### Supplied entries
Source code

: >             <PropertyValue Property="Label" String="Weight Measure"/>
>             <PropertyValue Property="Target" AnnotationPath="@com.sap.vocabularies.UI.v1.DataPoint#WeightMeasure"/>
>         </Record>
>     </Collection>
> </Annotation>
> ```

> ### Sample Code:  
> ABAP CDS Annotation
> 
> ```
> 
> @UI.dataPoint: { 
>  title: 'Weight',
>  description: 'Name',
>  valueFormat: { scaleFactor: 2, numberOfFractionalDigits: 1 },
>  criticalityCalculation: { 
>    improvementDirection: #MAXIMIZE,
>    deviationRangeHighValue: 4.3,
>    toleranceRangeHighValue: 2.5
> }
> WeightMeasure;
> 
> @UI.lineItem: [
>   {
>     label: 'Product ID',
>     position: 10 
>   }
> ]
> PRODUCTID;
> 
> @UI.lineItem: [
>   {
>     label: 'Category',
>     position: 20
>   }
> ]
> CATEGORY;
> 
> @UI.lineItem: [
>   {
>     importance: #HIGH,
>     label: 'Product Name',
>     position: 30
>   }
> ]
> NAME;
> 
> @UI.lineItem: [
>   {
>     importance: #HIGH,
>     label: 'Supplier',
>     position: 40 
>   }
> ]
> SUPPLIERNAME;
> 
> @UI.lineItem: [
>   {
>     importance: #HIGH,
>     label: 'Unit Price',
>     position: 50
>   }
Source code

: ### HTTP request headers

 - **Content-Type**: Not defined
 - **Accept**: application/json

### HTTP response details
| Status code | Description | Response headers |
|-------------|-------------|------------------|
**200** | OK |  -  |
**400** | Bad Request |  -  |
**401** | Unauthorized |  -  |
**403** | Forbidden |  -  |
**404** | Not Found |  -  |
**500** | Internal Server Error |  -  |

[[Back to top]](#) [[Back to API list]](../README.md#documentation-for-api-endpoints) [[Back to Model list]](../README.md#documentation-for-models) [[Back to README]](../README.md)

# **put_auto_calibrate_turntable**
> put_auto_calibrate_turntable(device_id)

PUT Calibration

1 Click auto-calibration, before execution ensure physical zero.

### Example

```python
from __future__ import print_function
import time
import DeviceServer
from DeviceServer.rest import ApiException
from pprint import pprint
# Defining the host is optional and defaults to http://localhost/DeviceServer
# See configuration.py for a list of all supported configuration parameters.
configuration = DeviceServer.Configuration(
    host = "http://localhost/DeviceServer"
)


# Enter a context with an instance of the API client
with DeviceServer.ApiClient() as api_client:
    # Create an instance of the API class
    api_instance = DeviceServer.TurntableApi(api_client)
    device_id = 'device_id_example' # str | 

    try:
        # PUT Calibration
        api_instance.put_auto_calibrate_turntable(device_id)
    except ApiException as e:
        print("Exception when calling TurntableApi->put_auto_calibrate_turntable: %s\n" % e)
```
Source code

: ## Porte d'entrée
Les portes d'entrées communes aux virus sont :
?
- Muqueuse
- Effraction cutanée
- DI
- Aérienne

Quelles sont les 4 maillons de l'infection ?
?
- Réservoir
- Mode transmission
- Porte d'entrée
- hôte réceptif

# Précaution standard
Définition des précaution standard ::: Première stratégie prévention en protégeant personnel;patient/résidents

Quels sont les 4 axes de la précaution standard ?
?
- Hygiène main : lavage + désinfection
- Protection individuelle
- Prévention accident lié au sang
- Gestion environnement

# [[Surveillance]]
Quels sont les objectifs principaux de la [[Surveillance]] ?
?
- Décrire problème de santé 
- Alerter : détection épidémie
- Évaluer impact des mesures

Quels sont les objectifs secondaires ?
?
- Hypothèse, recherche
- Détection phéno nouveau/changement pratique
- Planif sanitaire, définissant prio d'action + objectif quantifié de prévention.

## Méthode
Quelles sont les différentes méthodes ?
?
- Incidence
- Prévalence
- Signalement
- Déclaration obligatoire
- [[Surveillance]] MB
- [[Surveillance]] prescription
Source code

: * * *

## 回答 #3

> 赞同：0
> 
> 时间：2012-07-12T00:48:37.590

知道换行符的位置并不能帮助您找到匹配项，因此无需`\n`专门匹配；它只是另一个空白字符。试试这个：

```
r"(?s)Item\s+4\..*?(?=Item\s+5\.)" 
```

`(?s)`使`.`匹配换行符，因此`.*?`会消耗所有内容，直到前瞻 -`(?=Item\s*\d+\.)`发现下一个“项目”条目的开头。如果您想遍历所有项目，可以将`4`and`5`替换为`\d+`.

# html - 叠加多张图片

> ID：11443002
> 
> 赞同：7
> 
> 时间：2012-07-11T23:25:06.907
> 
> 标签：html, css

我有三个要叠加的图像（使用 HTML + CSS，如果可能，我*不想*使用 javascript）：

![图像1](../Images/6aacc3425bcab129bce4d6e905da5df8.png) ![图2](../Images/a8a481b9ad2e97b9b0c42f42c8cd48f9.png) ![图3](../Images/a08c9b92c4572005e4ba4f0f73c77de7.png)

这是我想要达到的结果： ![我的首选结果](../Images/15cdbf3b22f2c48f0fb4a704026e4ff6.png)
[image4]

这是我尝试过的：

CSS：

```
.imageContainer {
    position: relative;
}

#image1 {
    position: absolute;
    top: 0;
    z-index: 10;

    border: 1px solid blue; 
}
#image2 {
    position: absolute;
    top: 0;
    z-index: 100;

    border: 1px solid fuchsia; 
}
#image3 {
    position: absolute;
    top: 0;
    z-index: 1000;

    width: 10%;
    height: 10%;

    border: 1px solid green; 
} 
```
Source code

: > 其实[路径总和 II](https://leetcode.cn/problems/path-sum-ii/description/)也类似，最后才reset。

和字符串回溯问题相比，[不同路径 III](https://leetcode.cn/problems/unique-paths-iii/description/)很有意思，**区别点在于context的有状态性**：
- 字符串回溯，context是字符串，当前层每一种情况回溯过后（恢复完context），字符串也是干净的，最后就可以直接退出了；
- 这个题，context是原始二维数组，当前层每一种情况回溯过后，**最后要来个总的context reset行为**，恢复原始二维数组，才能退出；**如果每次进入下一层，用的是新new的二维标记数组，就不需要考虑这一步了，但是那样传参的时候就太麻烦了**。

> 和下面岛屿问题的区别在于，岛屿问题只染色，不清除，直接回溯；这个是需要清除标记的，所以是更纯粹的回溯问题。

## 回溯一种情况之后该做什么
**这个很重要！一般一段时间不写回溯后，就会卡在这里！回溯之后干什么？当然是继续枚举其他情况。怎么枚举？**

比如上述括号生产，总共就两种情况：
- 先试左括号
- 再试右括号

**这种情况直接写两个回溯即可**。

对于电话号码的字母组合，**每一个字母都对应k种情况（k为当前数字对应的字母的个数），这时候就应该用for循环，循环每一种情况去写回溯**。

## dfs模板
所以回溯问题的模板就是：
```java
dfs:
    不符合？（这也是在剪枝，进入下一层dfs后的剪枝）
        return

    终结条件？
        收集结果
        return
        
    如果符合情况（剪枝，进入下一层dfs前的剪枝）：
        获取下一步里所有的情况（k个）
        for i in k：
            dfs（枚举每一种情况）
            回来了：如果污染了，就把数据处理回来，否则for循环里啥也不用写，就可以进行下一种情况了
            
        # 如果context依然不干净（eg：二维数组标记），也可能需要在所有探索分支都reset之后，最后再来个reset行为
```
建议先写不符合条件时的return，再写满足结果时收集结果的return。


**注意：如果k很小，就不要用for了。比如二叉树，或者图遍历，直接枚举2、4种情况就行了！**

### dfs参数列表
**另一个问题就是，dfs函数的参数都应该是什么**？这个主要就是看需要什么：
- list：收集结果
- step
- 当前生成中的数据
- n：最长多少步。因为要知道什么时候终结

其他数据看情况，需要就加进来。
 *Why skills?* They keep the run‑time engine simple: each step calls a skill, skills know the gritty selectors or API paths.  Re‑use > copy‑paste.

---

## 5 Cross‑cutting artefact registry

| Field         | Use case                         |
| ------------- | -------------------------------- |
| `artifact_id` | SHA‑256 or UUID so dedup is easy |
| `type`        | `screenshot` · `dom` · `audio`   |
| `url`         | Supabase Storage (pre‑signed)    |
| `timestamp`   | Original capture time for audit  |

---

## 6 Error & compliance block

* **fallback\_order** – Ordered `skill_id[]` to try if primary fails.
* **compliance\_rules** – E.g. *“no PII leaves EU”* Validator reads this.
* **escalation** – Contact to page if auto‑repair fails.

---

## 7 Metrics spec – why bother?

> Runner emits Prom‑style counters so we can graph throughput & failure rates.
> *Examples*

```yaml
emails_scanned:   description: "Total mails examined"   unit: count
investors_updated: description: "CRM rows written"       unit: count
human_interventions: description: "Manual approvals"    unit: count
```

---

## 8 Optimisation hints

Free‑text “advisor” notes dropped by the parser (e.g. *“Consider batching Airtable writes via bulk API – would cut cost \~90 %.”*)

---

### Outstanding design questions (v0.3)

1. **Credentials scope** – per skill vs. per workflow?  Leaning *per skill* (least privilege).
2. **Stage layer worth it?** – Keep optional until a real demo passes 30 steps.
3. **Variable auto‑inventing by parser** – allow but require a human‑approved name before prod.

### What is being asked
Copy out each line of the material above, word for word, from the first down to the line containing "Internal Server Error". Add nothing.

### Final answer
Source code

: >             <PropertyValue Property="Label" String="Weight Measure"/>
>             <PropertyValue Property="Target" AnnotationPath="@com.sap.vocabularies.UI.v1.DataPoint#WeightMeasure"/>
>         </Record>
>     </Collection>
> </Annotation>
> ```

> ### Sample Code:  
> ABAP CDS Annotation
> 
> ```
> 
> @UI.dataPoint: { 
>  title: 'Weight',
>  description: 'Name',
>  valueFormat: { scaleFactor: 2, numberOfFractionalDigits: 1 },
>  criticalityCalculation: { 
>    improvementDirection: #MAXIMIZE,
>    deviationRangeHighValue: 4.3,
>    toleranceRangeHighValue: 2.5
> }
> WeightMeasure;
> 
> @UI.lineItem: [
>   {
>     label: 'Product ID',
>     position: 10 
>   }
> ]
> PRODUCTID;
> 
> @UI.lineItem: [
>   {
>     label: 'Category',
>     position: 20
>   }
> ]
> CATEGORY;
> 
> @UI.lineItem: [
>   {
>     importance: #HIGH,
>     label: 'Product Name',
>     position: 30
>   }
> ]
> NAME;
> 
> @UI.lineItem: [
>   {
>     importance: #HIGH,
>     label: 'Supplier',
>     position: 40 
>   }
> ]
> SUPPLIERNAME;
> 
> @UI.lineItem: [
>   {
>     importance: #HIGH,
>     label: 'Unit Price',
>     position: 50
>   }
Source code

: ### HTTP request headers

 - **Content-Type**: Not defined
 - **Accept**: application/json

### HTTP response details
| Status code | Description | Response headers |
|-------------|-------------|------------------|
**200** | OK |  -  |
**400** | Bad Request |  -  |
**401** | Unauthorized |  -  |
**403** | Forbidden |  -  |
**404** | Not Found |  -  |
**500** | Internal Server Error |  -  |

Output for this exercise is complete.